Bringing the post back to the first page. Interesting it was on page three after only 6 weeks.
Last weekend we put a $1000 refundable deposit on the Mitsubishi Outlander PHEV, I feel the front looks pretty ugly, but it has good reviews and seems very practical and is comfortable. Not a lot of money to put down and refundable if we see something better before we get it in about 18 months to 2 years.
It will be interesting to see how it goes being charged from home and mainly being driven as just an EV. It will also be interesting to take the Outlander to Sydney from Canberra and see what it actually gets on a highway, the dealers say about 5L/100km running on the petrol engine in its one gear with the electric motor just kicking in every now and then up hills.
The good points;
• It will charge up in 12 hours on a standard power point with no hard wired charging unit,
• It will do 83km without petrol so for her general shopping it will use no petrol,
• It has a 10 year warranty
• The fixed price servicing for 10 years is $299 for most years, $399 for a couple and $799 for 5 and 10, All up about $4,000 for 10 years of fixed price service is a lot cheaper than the Skoda’s are.
• With the right charging setup it will charge in 4 hours and can run our house for up to 9 days in a power failure,
• It has a standard 240V power point in the back, so I could take it somewhere with some of my electric tools like my drop saw and use it.
• It is very comfy to drive.
• I really like the 3D camera view showing you exactly what is around the car including behind a trailer if I was reversing one in tricky spots.
• It has excellent reviews.
The bad points;
• The waiting list went from 9 months to 2 years last week,
• The cost is $70,000 and with floor mats, tow bar etc. we got it close to $80,000,
• It feels rather big.
• Really I found it rather boring to drive.
So expensive and boring but extremely practical and driven mainly on battery it will be cheap to run plus very cheap to service.
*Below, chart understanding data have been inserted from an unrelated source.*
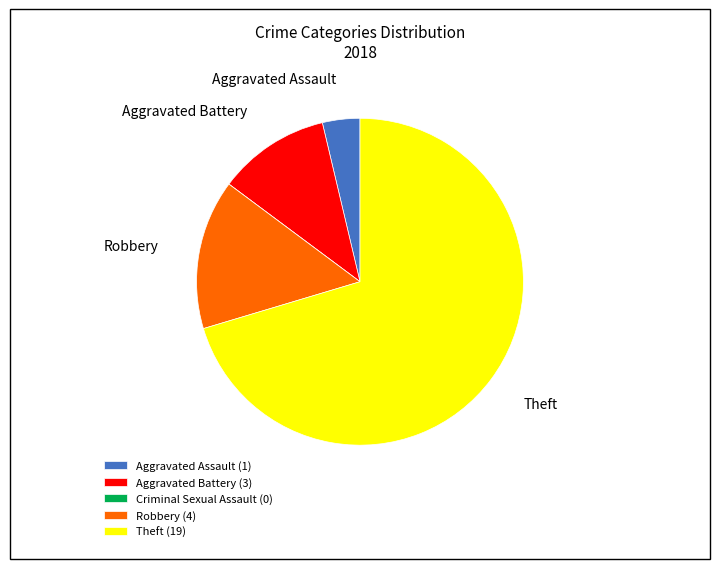

What is the largest slice in the pie chart?

Theft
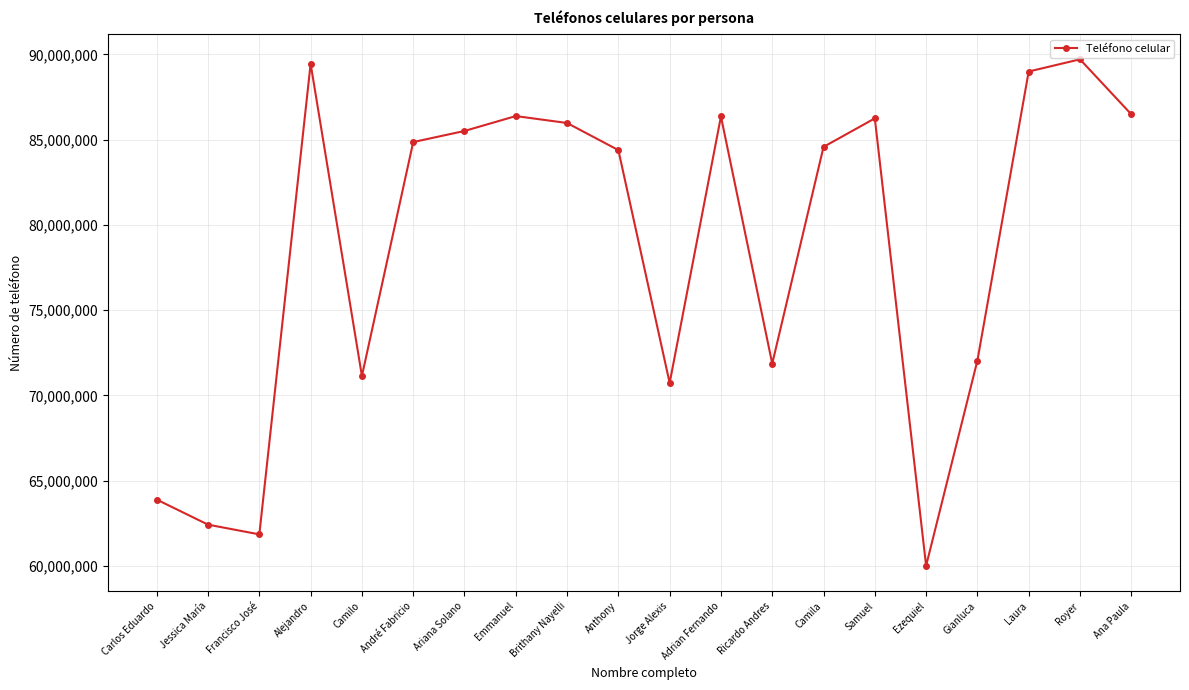

Read the value at Ana Paula.

86490076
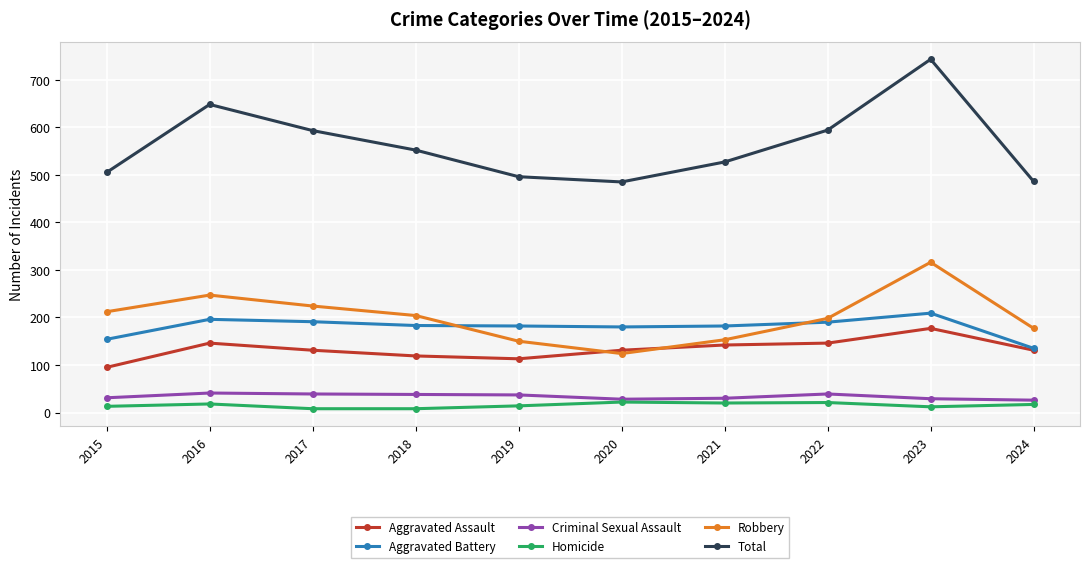

Where is the first local maximum for Aggravated Assault?

2016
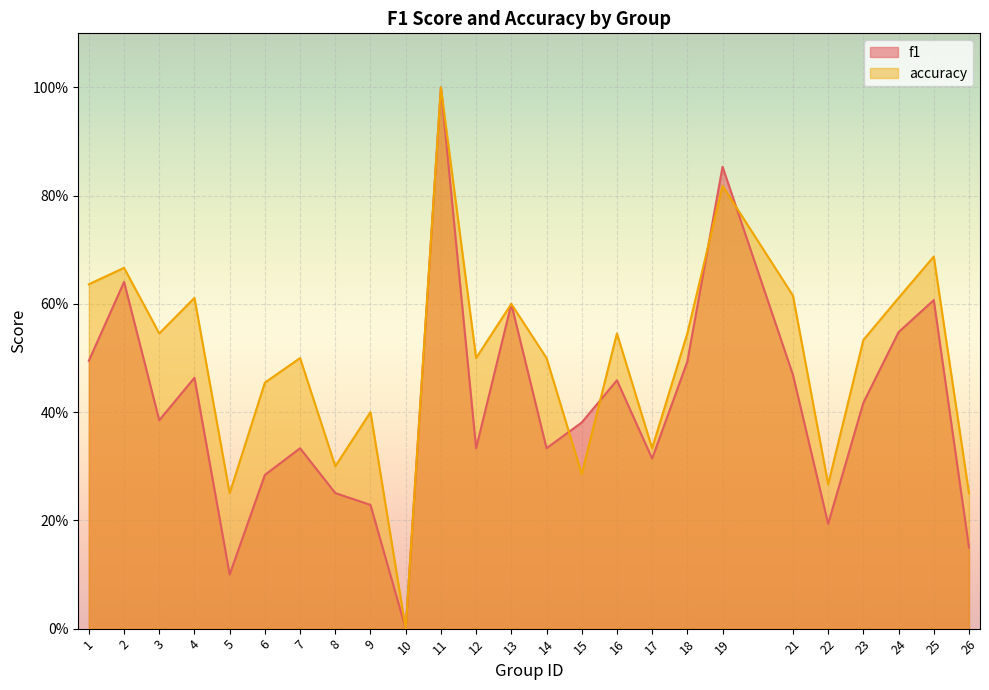

Reading left to right, extract all data points from this chart.

f1: 1=0.5	2=0.6	3=0.4	4=0.5	5=0.1	6=0.3	7=0.3	8=0.3	9=0.2	10=0.0	11=1.0	12=0.3	13=0.6	14=0.3	15=0.4	16=0.5	17=0.3	18=0.5	19=0.9	21=0.5	22=0.2	23=0.4	24=0.5	25=0.6	26=0.2
accuracy: 1=0.6	2=0.7	3=0.5	4=0.6	5=0.2	6=0.5	7=0.5	8=0.3	9=0.4	10=0.0	11=1.0	12=0.5	13=0.6	14=0.5	15=0.3	16=0.5	17=0.3	18=0.5	19=0.8	21=0.6	22=0.3	23=0.5	24=0.6	25=0.7	26=0.2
My wife was not happy when I said it is not that exciting to drive at all, she said cars are supposed to be practical, why do you want everything to be fun. I also feel the dealers 9 days running the house is an exaggeration, we use about 15kwh most days so I think just over a day, however I would hope in a power failure we would only use essential items.
My son has a Toyota RAV4 Hybrid and it is quite interesting to think about the differences between the RAV4 Hybrid and Outlander PHEV. Toyota sells Plug in Hybrids everywhere else but here The Hybrid RAV4 is selling extremely well and has a two year waiting list, talking to the sales people the issue is making a car a plug in adds a lot to the cost. Toyota Australia feels based on the cost of it they would have to rebadge it as a Lexus because the public would not accept a Toyota that expensive.
If I was to describe the RAV4 I would say a petrol FWD car with a small battery and electric motors on the back making it a AWD when needed, basically a petrol car with an extra 50KG of motors and battery to use in full EV mode under 30kph in stop start traffic give it and when extra power is needed saying petrol with the electric motors taking some load.
Where the Outlander I would say is an electric AWD car with a petrol engine to charge the batteries as required. However the petrol motor is linked to the front wheels and used to drive them at highway speeds using a single speed gearbox which is geared like top gear in a standard petrol car.
So completely different to me, both good but different.
My sons RAV4 Hybrid seems to be getting around 4.7L/100 and cost about $2,500 more than the non-Hybrid version. So seems worth the extra money as he will save that money easily in a couple of years and I do like how it comes up our driveway in EV mode making no noise, I hear it cut out as he slows down to enter our street.
The Outlander is about $16K more than the non-Hybrid version, so harder to justify as it would take 10 years to use that much petrol in the Octavia. People say PHEV’s are too expensive, a 13KWH Tesla power wall is $16,000 and the Outlander has a 20KWH battery plus motors etc. that a power wall doesn’t have, so it is cheap for the additional components in it. But I do agree based on it taking 10 years to pay off and most people not keeping cars that long I understand what most people are buying standard petrol cars still.
I do wonder how well the RAV4 would sell if it was a PHEV and about $13,000 more than the standard Hybrid setup. I feel Toyota might be right and it will not sell anywhere near as well.